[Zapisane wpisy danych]
* * * * * * * * *

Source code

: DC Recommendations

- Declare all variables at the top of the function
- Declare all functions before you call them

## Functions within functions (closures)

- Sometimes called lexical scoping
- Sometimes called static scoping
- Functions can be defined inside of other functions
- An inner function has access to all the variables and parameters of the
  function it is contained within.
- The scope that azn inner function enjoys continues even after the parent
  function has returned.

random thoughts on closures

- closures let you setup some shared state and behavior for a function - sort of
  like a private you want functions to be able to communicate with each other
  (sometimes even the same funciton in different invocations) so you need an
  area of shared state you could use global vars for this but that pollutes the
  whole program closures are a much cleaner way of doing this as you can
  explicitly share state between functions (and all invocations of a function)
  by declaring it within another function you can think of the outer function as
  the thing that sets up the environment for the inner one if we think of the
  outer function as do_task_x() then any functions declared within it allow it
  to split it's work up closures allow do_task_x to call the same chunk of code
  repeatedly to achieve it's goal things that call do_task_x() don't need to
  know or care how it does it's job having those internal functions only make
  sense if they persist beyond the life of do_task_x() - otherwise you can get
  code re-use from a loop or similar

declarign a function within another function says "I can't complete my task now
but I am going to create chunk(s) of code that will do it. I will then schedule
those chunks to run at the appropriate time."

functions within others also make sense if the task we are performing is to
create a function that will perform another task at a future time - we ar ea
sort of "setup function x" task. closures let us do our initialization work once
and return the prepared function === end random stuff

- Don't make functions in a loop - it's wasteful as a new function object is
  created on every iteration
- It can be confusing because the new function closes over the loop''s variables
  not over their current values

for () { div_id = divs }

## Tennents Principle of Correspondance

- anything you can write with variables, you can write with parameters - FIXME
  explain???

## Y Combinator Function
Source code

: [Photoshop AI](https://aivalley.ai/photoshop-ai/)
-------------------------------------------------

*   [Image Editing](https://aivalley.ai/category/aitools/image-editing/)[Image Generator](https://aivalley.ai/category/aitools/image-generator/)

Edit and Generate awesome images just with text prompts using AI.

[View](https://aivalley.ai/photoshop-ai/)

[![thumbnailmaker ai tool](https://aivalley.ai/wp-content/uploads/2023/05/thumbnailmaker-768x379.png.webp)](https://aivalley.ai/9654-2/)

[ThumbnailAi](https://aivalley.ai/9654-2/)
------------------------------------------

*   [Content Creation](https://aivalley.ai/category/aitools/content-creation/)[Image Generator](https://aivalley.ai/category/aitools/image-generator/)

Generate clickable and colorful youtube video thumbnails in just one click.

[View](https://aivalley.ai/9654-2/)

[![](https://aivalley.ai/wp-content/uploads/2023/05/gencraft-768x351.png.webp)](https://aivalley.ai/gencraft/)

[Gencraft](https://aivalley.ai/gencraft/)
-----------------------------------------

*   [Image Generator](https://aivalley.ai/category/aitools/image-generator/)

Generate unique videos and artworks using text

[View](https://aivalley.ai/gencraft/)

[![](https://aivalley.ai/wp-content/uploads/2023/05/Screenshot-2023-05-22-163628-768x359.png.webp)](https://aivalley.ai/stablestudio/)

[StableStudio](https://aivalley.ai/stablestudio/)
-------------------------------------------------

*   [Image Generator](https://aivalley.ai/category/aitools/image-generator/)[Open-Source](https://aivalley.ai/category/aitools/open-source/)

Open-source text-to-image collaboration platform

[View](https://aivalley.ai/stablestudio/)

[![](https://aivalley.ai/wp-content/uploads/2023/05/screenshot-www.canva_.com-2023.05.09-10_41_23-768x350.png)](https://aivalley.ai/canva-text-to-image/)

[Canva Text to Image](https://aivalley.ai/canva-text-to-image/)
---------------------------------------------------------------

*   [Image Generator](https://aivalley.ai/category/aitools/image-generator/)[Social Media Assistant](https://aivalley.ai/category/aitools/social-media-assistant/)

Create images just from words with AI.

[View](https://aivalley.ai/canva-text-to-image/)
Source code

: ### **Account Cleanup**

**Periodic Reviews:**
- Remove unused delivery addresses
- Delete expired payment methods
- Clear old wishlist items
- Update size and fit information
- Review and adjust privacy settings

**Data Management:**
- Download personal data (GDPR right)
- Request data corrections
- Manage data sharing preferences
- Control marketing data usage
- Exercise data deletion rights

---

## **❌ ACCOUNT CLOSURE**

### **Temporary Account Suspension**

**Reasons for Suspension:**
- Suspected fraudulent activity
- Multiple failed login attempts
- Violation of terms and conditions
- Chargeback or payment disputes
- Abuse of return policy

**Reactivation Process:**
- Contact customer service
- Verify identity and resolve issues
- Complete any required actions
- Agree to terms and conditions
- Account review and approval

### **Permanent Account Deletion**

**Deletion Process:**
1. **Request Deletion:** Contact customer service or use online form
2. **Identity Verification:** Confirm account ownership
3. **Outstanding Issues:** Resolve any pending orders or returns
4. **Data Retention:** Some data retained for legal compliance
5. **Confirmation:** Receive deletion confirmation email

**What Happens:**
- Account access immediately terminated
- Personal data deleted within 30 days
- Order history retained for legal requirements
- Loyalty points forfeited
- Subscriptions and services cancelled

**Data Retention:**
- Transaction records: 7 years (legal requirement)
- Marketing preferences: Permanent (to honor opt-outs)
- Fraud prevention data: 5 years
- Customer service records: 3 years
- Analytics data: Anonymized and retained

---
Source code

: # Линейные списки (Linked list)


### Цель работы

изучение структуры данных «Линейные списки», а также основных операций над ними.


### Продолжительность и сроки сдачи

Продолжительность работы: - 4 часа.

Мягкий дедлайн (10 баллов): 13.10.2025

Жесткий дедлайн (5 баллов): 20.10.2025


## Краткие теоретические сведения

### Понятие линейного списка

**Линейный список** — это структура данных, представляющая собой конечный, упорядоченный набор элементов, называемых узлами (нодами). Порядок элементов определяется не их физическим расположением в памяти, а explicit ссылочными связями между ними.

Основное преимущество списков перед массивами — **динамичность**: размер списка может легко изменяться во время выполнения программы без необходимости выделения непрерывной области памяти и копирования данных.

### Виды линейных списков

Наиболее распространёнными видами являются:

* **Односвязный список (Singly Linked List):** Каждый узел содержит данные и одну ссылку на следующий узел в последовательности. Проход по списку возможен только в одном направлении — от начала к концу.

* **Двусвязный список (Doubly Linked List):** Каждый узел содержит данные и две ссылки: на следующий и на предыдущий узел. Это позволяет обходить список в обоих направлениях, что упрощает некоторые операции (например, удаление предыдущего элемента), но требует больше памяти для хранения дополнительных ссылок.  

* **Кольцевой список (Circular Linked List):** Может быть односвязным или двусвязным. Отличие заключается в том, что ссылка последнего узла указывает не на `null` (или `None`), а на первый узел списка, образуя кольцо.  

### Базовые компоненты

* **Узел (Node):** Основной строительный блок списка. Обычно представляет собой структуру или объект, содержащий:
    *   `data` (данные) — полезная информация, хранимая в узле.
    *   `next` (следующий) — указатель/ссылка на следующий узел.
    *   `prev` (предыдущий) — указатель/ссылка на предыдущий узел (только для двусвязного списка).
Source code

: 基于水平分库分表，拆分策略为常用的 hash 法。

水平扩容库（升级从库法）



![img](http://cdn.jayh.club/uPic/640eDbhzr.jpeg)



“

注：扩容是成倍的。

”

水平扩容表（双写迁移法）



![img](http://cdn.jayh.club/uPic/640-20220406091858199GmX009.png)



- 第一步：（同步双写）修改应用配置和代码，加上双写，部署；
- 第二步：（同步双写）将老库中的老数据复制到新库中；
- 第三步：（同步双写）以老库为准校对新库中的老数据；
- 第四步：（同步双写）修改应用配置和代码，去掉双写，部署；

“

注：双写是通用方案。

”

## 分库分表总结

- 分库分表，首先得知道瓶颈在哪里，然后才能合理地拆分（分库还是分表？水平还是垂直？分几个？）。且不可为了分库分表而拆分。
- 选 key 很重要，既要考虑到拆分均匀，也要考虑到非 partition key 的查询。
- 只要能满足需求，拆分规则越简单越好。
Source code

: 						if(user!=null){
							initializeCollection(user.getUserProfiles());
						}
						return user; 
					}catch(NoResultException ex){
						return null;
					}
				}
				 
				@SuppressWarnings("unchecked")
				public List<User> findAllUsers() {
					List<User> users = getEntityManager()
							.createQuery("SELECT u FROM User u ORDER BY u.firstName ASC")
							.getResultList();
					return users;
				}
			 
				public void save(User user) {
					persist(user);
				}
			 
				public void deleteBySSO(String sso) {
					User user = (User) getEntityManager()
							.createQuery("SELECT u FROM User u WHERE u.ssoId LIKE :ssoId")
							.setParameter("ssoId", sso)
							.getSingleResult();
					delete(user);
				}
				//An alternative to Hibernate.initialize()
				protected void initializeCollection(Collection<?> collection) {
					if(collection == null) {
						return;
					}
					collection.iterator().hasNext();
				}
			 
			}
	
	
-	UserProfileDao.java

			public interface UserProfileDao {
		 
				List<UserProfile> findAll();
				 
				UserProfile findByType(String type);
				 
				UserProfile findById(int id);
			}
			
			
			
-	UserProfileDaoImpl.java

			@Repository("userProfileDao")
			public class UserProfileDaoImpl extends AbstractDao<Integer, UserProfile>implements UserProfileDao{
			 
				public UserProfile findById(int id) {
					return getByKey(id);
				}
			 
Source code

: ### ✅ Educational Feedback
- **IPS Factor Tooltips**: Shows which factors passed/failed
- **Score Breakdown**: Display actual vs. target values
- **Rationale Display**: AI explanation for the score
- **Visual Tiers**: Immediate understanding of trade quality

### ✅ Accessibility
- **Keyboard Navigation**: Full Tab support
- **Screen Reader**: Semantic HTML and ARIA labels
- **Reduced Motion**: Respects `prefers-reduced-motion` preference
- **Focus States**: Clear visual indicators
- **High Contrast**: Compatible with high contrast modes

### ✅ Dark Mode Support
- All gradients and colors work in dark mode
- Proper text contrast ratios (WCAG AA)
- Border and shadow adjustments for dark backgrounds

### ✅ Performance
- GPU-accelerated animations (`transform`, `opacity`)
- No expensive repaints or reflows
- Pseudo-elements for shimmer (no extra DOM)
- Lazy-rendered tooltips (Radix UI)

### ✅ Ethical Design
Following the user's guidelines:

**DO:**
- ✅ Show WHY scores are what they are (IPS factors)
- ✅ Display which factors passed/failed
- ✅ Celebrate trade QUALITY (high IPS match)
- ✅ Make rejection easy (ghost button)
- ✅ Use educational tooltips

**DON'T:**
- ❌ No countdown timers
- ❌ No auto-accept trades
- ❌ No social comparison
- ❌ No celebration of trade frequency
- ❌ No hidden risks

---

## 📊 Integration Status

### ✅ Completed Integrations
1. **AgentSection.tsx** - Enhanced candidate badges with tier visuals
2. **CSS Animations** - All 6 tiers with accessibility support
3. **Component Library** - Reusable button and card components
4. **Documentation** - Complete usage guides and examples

* * * * * * * * *

[TREŚĆ ZADANIA]:
Wyciągnij z zapisów wszystkie wiersze zawierające ciąg „баллов”.

[ODPOWIEDŹ]:
Мягкий дедлайн (10 баллов): 13.10.2025
Жесткий дедлайн (5 баллов): 20.10.2025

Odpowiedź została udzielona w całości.